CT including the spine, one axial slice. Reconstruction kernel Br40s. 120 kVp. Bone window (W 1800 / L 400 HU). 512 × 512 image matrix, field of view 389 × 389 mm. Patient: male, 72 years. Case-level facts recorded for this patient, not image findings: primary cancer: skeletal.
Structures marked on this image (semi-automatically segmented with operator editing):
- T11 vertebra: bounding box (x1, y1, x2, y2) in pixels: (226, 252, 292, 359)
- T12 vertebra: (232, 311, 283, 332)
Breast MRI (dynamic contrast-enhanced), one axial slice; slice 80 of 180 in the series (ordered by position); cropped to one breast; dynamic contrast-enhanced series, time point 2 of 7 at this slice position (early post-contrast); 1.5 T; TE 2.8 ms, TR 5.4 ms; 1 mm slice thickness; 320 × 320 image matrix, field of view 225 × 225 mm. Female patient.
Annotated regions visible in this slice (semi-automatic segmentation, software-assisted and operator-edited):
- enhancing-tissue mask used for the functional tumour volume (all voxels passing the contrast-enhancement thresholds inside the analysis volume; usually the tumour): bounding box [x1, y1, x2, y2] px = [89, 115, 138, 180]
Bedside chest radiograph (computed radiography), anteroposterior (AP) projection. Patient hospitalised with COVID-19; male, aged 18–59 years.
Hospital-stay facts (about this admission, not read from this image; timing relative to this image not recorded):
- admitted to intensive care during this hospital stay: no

__________

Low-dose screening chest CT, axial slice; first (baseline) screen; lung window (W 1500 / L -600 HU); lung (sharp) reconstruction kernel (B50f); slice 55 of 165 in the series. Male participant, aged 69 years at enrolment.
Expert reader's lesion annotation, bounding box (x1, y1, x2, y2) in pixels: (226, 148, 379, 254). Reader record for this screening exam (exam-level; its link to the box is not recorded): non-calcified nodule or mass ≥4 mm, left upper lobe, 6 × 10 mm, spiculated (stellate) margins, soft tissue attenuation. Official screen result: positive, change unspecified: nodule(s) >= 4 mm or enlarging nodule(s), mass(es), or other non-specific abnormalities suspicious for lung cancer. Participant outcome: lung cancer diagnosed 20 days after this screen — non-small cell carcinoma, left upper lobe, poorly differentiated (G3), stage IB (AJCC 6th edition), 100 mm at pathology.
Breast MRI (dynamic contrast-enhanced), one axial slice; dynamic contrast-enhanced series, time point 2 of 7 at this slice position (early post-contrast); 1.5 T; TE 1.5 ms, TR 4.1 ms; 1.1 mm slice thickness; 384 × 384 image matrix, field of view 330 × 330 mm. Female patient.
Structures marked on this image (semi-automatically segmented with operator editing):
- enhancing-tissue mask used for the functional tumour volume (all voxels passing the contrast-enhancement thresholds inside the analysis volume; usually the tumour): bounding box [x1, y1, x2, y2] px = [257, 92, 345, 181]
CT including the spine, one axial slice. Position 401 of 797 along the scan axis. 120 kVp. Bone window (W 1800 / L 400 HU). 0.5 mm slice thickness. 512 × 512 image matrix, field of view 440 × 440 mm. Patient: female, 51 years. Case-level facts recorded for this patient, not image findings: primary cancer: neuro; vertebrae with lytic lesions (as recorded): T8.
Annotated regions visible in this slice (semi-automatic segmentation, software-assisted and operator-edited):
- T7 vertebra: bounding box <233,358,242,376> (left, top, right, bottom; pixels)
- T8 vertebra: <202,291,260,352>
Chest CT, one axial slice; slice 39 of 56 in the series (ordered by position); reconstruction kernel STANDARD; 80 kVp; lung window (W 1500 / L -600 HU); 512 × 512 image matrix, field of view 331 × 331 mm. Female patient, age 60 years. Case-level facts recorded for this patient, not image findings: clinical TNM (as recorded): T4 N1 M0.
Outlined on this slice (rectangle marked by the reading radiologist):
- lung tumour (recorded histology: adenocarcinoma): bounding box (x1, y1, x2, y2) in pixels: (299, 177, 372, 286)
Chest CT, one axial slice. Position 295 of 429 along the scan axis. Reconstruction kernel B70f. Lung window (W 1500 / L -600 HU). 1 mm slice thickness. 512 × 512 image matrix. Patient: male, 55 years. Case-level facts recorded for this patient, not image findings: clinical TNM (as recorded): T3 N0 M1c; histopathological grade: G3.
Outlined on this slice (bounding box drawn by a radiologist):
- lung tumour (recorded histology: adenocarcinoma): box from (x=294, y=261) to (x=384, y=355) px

__________

▶ What the exercise asks
Would you print exactly and only the lines of the material above that run from the line with "115, 138, 180]" through the line with "Hospital-stay facts (about", both included?

▶ Written solution
- enhancing-tissue mask used for the functional tumour volume (all voxels passing the contrast-enhancement thresholds inside the analysis volume; usually the tumour): bounding box [x1, y1, x2, y2] px = [89, 115, 138, 180]
Bedside chest radiograph (computed radiography), anteroposterior (AP) projection. Patient hospitalised with COVID-19; male, aged 18–59 years.
Hospital-stay facts (about this admission, not read from this image; timing relative to this image not recorded):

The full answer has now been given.